Y llegó el día. Y Mayte, que sabe educar con creatividad y diálogo, y que representa la elegancia del saber profundo para educar literariamente, que implica la labor mediadora de emocionar con la lectura y la palabra con dominio lingüístico y de sensibilizarnos y capacitarnos críticamente, nos ha deleitado. Así lo han transmitido, también, el propio Hilario, profesor italiano; María González, profesora del Departamento de Lengua, o esa madre de exalumnos que han marcado hitos de excelencia para este Centro, entre otros.
De estos referentes vamos quedándonos huérfanos. Y este Centro, privilegiado con su presencia incondicional, ha hecho de la presencia en el salón de actos verdadera generosidad con la atención y el entusiasmo de alumnado, profesorado y madres al escuchar y ver cómo los clásicos, la pintura (de Remedios Varo o el dibujo del propio Lorca) y la poesía llegaban vivos y con fuerza humanizadora y transformadora.

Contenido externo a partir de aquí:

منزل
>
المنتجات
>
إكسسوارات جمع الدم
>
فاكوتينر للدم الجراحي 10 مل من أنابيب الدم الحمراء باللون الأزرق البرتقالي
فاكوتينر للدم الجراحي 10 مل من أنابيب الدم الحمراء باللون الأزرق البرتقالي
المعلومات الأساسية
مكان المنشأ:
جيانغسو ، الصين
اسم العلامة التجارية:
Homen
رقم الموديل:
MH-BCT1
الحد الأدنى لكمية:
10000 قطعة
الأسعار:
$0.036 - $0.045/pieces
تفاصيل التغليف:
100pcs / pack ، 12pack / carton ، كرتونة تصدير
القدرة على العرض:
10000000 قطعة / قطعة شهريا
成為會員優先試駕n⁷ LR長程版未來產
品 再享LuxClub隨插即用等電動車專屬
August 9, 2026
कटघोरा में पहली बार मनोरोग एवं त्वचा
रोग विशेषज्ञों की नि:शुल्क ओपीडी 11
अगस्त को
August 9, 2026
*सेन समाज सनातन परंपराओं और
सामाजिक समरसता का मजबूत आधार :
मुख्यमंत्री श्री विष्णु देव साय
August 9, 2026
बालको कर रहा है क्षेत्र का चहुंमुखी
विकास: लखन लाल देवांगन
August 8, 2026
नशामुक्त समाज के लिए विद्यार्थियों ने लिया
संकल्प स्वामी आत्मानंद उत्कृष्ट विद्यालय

Del duende lorquiano al deseo cernudiano, como preludio del Centenario de la generación del 27 en 2027, un recorrido curricular con una actualización de la experiencia didáctica con alumnado de 4.º ESO en proyectos en los que las transposiciones didácticas interdisciplinares daban sus frutos en aleluyas, piezas dramáticas breves, etc.
Caro Valverde es una fuente inagotable de citas para pensar, citas que capacitan en tiempos de inquietud, desasosiego y pérdida de la autenticidad de las voces originales de alumnado y profesorado, ahogadas por la realidad y sus quimeras. Atesora el conocimiento y lo transmite con voz queda. Un acervo cultural, una pasión desbordante en la lectura que recorre las líneas del verso y la prosa con la meticulosidad de quien, en cada palabra, descubre textura, sonido, color… y los transmite. Claro que hay que leer dramatizando para esa alfabetización emocional que llega de la literatura. Como hay que escribir creativamente para tener la oportunidad de encontrar y ofrecer lo que nos hace auténticos, con voz propia.
Por último, en una actitud elogiada por Mayte, que ha reconocido haber sentido tanto el impulso de la ilusión, como el calor de la acogida en el trato con el director, el alumnado ha ido haciendo acopio, con anotaciones, de su maravillosa elocuencia, con un discurso salpicado de alusiones etimológicas y mitológicas como chispas emocionantes.
Una experiencia cultural que no debería quedar, recordando ese verso de Cernuda, donde habite el olvido; ha de ser un revulsivo ilusionante de cuál es el sentido de esta otra manifestación cultural, como, al final, reconocían Ángela Lorente, Lidia Navarro, Raúl López, Darío Pérez… que nos mostraban sus anotaciones al tiempo que expresaban su satisfacción.